Sabine Brünger-Weilandt, President and CEO of FIZ Karlsruhe, underscores: “We are convinced that our partnership, which is the first of its kind in Germany, will ensure optimum support during the NFDI founding phase and provide an adequate scientific environment. We stand for a core concept of the NFDI, collaboration based on sharing work and design by users in research and academic education together with scientific infrastructure institutions.”
Both Doris Wedlich and Sabine Brünger-Weilandt are members of the German Council for Scientific Information Infrastructures. In June 2016, this council presented its position paper “Leistung aus Vielfalt” (Enhancing research data management: Performance through diversity) to GWK. This paper contains recommendations for research data management, among others establishment of an NFDI.
The Directorate will be located in the city center of Karlsruhe. The mandate of KIT and FIZ Karlsruhe will end as soon as the NFDI will be a legal entity of its own after extensive development work.

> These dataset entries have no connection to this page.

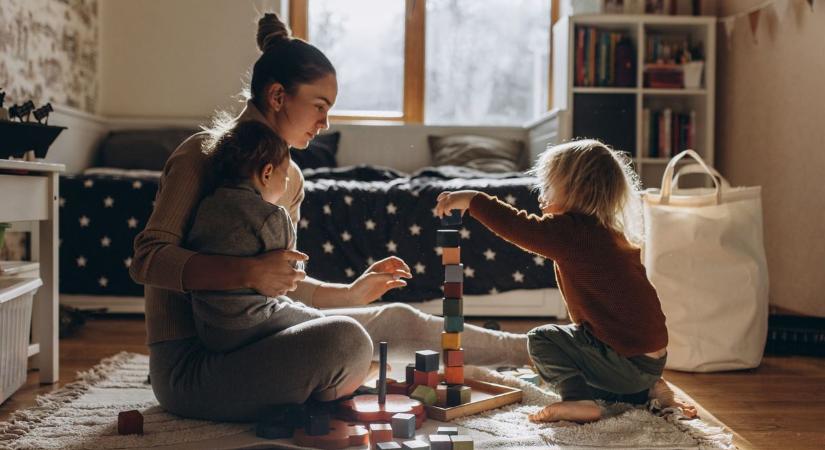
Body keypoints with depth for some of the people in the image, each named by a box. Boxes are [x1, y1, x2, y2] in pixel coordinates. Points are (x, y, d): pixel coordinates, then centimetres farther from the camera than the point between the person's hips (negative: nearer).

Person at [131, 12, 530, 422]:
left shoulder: (289, 177, 12)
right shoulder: (203, 155, -12)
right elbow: (147, 260, -20)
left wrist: (352, 294, 11)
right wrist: (248, 271, -32)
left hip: (247, 342, 8)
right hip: (189, 363, -8)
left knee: (395, 321, 8)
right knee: (345, 340, -31)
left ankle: (523, 350, 26)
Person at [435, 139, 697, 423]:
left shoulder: (575, 231, -17)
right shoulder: (614, 233, 13)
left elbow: (520, 228, -22)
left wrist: (471, 200, -12)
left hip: (628, 361, -9)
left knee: (542, 339, -1)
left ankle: (578, 400, -15)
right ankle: (647, 390, 15)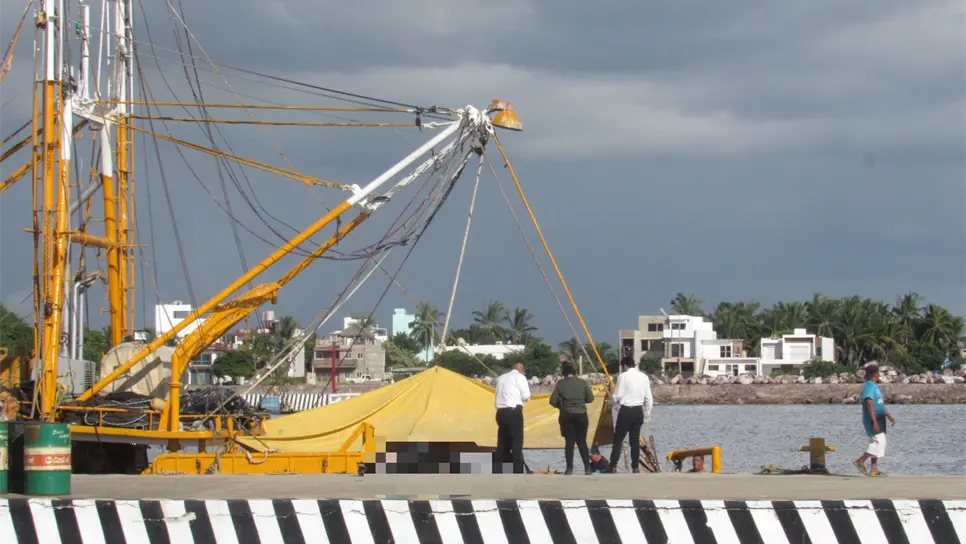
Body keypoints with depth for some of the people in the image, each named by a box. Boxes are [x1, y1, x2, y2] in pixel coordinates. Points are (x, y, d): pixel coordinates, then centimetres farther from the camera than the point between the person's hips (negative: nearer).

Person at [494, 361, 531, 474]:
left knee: (503, 443, 13)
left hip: (501, 412, 6)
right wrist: (527, 389, 17)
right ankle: (518, 473, -8)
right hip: (514, 412, -6)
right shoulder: (520, 377, -1)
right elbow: (526, 396, -4)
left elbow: (500, 394, 17)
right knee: (517, 443, -3)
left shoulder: (501, 378, 17)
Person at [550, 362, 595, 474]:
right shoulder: (582, 383, -2)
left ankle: (569, 469, -1)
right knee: (582, 442, 9)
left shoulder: (560, 384, -6)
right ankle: (587, 468, 3)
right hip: (581, 415, 1)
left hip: (567, 415, -1)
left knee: (569, 442, 5)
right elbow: (590, 398, 2)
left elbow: (553, 401, -7)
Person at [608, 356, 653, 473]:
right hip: (638, 411, 5)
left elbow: (617, 396, -10)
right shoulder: (644, 377, 7)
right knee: (635, 440, 11)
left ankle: (612, 466, -5)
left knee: (618, 439, 0)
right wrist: (647, 414, 17)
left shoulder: (623, 376, -8)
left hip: (626, 411, -5)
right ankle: (635, 467, 9)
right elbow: (649, 398, 8)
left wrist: (611, 399, 12)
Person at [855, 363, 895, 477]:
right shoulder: (869, 387, -15)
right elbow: (869, 405, -24)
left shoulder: (875, 387, 17)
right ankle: (861, 461, -7)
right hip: (872, 420, -10)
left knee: (876, 444, 9)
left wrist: (889, 416, 25)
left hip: (878, 420, 10)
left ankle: (874, 470, 10)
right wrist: (875, 422, -28)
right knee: (879, 442, -13)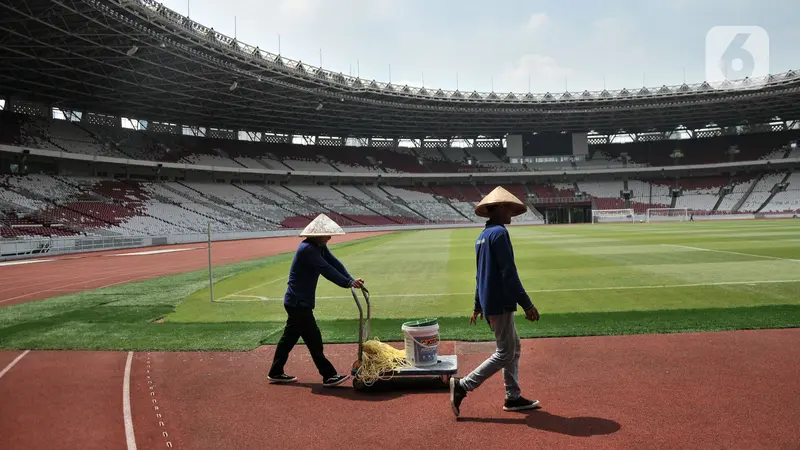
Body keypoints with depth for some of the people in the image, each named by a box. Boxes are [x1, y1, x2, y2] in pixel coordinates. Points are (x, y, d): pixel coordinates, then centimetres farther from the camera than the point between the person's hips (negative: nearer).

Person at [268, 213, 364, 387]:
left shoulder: (320, 246, 7)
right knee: (314, 339, -5)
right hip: (298, 303, -10)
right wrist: (348, 283, -28)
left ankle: (276, 373, 28)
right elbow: (327, 270, -28)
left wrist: (352, 280, -14)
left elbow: (335, 263, -2)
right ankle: (329, 376, 2)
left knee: (290, 337, 17)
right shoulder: (307, 249, -23)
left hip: (298, 302, 10)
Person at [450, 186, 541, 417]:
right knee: (505, 353, -3)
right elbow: (509, 273, -20)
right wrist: (527, 304, -19)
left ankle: (513, 397, 20)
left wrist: (478, 306, 25)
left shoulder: (482, 236, 15)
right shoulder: (499, 232, -15)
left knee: (514, 348, 15)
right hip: (500, 303, -10)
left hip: (490, 302, 10)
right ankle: (463, 385, -1)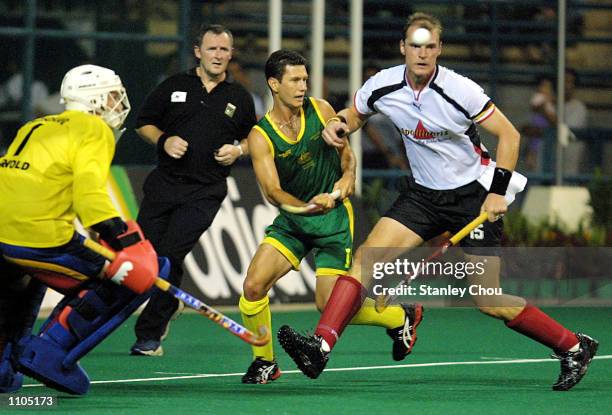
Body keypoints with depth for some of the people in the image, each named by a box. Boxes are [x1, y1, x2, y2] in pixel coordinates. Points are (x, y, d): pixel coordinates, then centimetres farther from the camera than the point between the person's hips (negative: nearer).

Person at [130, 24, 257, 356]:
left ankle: (149, 334, -4)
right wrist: (164, 140, -6)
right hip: (164, 182, 2)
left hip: (204, 192, -2)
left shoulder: (239, 97, 9)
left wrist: (238, 149, -4)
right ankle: (167, 305, 27)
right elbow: (143, 123, 12)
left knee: (170, 255, -14)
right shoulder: (174, 86, 7)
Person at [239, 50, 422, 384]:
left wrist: (347, 176, -13)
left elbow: (346, 152, 9)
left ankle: (401, 317, 22)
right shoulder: (260, 137, -12)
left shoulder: (320, 109, -5)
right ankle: (264, 362, 5)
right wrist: (307, 205, -41)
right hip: (291, 220, 1)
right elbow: (272, 191, -22)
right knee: (253, 285, -16)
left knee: (330, 304, -6)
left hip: (333, 219, -1)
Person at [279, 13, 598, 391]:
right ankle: (321, 347, -21)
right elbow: (354, 114, 15)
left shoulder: (460, 90, -19)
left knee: (489, 302, -9)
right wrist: (338, 125, -9)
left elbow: (509, 134, -11)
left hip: (473, 195, -5)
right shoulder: (382, 87, -6)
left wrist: (498, 191, -17)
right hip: (424, 194, 5)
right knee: (368, 255, -15)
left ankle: (574, 348, 8)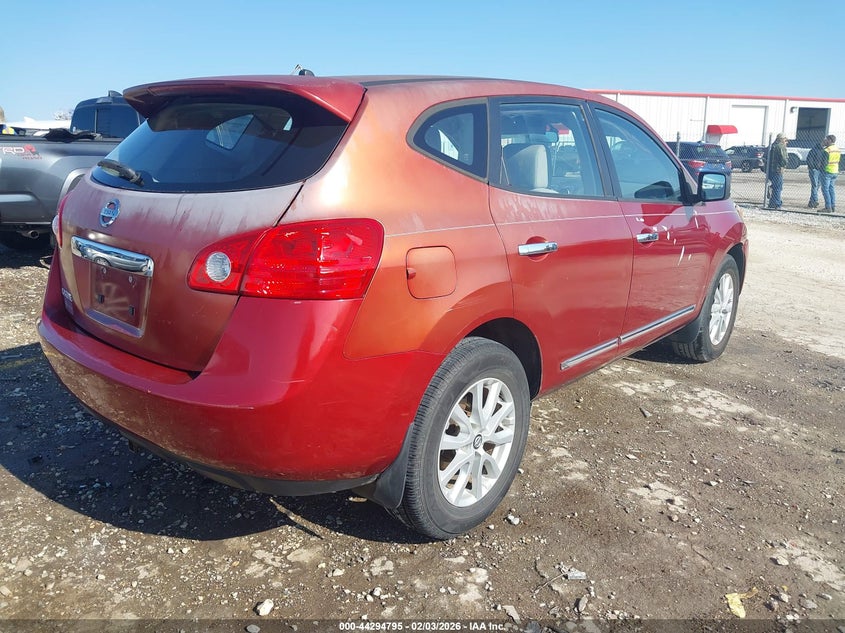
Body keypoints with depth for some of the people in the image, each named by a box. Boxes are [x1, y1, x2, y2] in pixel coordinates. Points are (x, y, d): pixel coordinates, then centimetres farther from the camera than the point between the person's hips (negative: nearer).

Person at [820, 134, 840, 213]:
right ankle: (833, 207, 13)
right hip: (835, 171, 8)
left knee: (825, 189, -4)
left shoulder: (827, 150, -16)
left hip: (827, 171, -8)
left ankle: (828, 207, -7)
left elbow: (825, 162, -20)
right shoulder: (837, 150, 10)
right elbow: (838, 160, 15)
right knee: (832, 189, 13)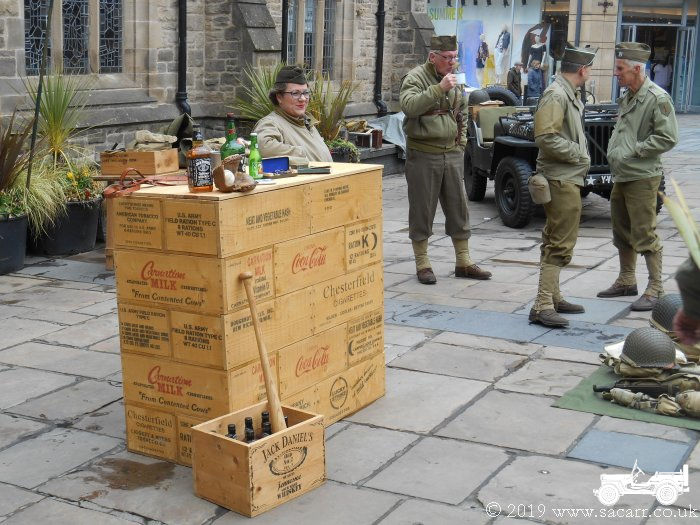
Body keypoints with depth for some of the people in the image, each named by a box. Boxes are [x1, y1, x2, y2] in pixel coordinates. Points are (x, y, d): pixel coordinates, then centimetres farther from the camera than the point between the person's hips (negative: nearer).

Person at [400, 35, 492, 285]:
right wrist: (440, 88, -32)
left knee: (458, 207, 9)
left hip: (452, 154, 6)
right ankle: (422, 264, 12)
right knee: (422, 210, 1)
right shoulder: (416, 77, -8)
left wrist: (461, 143, 16)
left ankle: (463, 262, 18)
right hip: (423, 155, -6)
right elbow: (409, 105, -27)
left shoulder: (454, 80, 13)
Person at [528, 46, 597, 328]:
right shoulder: (556, 95, -16)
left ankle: (552, 297, 28)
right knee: (560, 244, -12)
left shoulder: (568, 94, 17)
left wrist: (581, 154, 11)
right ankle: (542, 306, -11)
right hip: (561, 180, -11)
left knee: (555, 241, 17)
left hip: (567, 178, 11)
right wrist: (578, 154, -17)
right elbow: (546, 137, -25)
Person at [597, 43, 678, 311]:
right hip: (620, 176, 9)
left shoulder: (657, 98, -14)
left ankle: (655, 288, 3)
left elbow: (667, 138, -19)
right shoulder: (627, 98, 14)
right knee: (622, 233, 17)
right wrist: (613, 151, 10)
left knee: (645, 235, -6)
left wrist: (634, 151, -18)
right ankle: (626, 281, 30)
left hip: (642, 178, -9)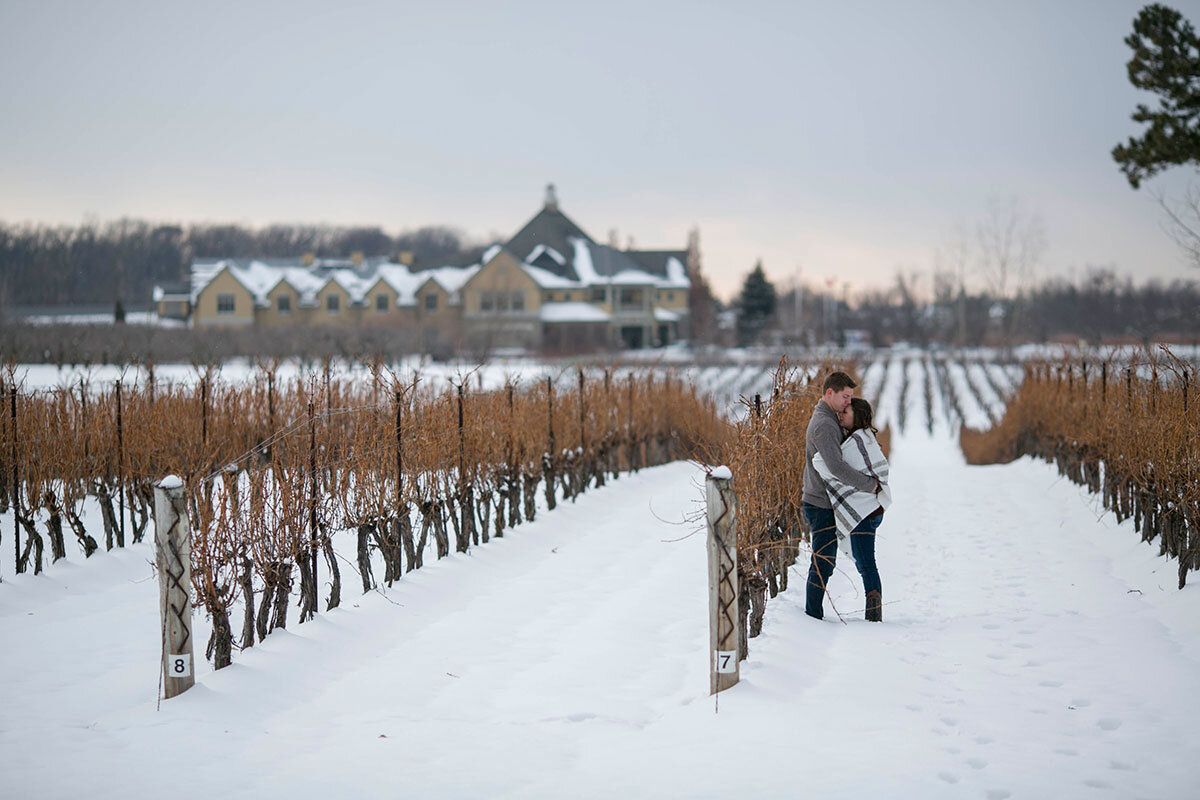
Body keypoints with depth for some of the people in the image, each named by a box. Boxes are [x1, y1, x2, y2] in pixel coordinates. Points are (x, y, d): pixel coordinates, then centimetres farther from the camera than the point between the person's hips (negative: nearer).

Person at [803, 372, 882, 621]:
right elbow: (836, 467, -30)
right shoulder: (823, 425, -20)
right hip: (822, 506, -10)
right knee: (823, 562, -6)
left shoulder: (828, 420, 14)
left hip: (821, 502, 10)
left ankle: (814, 615, 19)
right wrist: (870, 484, -21)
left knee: (825, 561, 14)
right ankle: (813, 615, 0)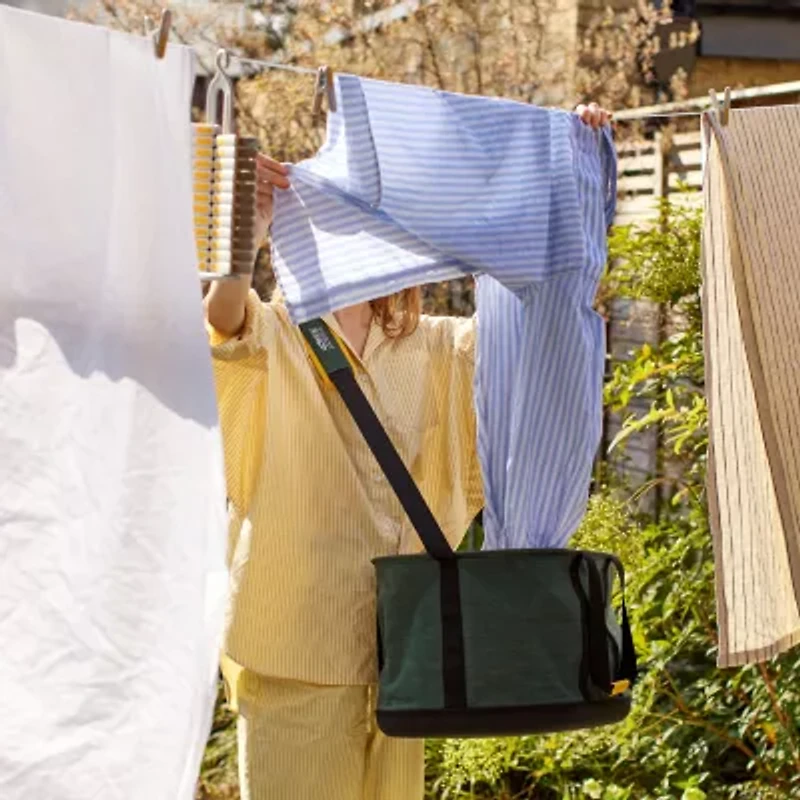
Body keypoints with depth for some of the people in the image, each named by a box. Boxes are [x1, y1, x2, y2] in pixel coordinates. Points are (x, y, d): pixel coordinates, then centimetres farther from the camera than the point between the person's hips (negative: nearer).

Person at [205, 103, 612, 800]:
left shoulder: (433, 349, 15)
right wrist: (247, 226, -42)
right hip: (297, 629, -4)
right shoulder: (274, 336, 1)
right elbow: (221, 314, -21)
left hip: (400, 627, 5)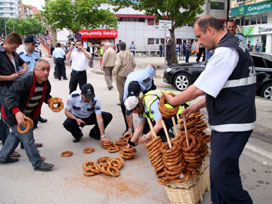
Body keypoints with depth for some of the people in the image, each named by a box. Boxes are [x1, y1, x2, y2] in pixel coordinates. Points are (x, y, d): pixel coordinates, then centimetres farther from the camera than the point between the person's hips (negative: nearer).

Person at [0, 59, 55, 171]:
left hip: (26, 113, 10)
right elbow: (10, 97, -35)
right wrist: (17, 112, -49)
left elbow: (45, 95, 13)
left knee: (16, 134, 25)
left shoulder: (45, 83, -5)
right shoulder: (24, 80, -31)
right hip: (13, 113, -10)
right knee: (27, 137, -8)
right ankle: (37, 163, 3)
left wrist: (50, 100, -11)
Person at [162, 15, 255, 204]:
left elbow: (199, 89, -20)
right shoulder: (234, 45, 16)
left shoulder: (225, 51, -19)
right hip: (228, 122, 10)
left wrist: (173, 101, -5)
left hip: (232, 125, -10)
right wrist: (199, 105, 17)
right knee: (218, 171, 18)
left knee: (222, 174, -2)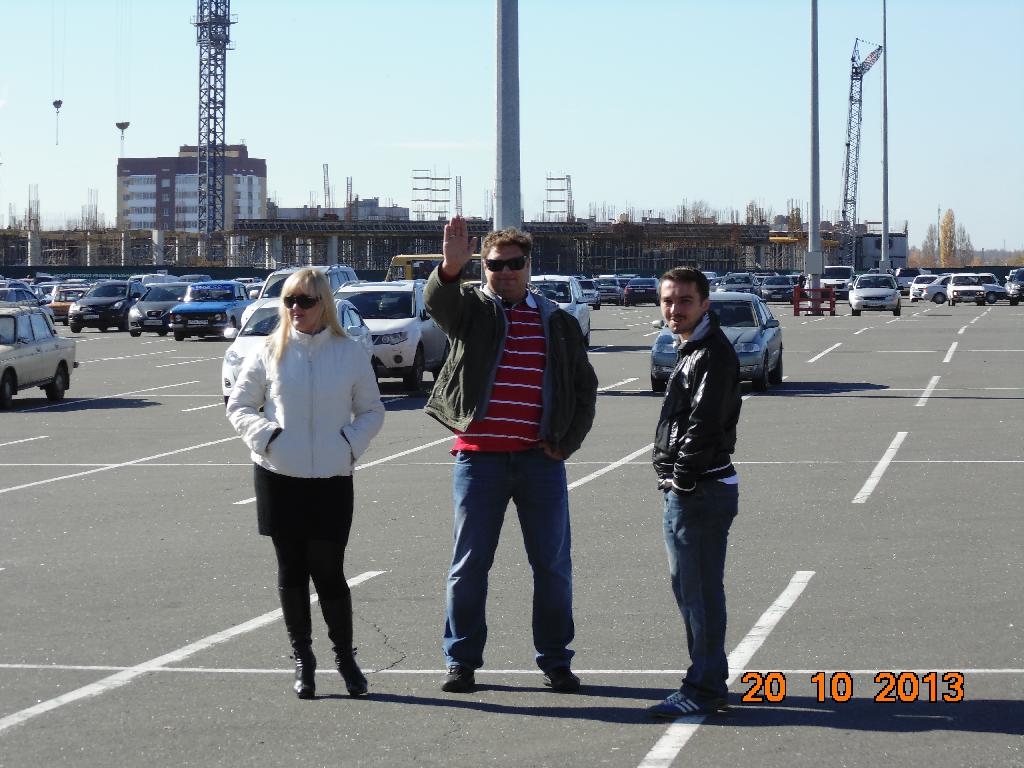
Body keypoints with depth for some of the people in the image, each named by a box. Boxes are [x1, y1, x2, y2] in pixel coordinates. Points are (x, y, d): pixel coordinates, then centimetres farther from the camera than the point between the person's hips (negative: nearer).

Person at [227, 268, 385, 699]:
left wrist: (351, 443, -6)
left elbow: (372, 411, 11)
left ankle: (345, 656, 15)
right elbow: (238, 405, 10)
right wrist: (264, 436, -7)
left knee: (328, 572, -3)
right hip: (279, 477, 1)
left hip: (332, 479, -1)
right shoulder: (270, 353, 3)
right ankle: (302, 660, 18)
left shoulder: (349, 353, 2)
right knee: (291, 572, 6)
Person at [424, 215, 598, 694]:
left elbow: (584, 388, 16)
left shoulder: (557, 322, 11)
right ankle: (461, 661, 14)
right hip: (479, 457, -2)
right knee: (469, 565, 4)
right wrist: (451, 267, -41)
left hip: (540, 459, 2)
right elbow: (437, 299, -20)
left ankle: (555, 661, 16)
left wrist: (566, 442, 4)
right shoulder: (470, 309, 4)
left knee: (553, 565, 5)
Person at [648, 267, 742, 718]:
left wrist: (683, 476, -15)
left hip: (701, 492, -11)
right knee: (688, 588, 17)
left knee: (700, 592, -6)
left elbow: (704, 424, -22)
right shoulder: (692, 349, 17)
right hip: (685, 491, 11)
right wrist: (674, 478, 13)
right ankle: (711, 683, 26)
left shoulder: (713, 354, -15)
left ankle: (705, 690, -2)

FIZ Karlsruhe – Leibniz Institute for Information Infrastructure is a not-for-profit limited liability company. As one of the largest non-academic information infrastructure institutions in Germany, we have the public mission to provide researchers and scientists with scientific information and to develop the appropriate products and services. To this end, we edit and index large data volumes from manifold sources, develop and operate innovative information services and e-research solutions, and carry out research projects of our own. FIZ Karlsruhe is a member of the Leibniz Association which comprises more than 95 institutions involved in research activities and/or the development of scientific infrastructure.
KIT– Being “The Research University in the Helmholtz Association,“ KIT creates and imparts knowledge for the society and the environment. It is the objective to make significant contributions to the global challenges in the fields of energy, mobility and information. For this, about 9,300 employees cooperate in a broad range of disciplines in natural sciences, engineering sciences, economics, and the humanities and social sciences. KIT prepares its 25,100 students for responsible tasks in society, industry, and science by offering research-based study programs. Innovation efforts at KIT build a bridge between important scientific findings and their application for the benefit of society, economic prosperity, and the preservation of our natural basis of life.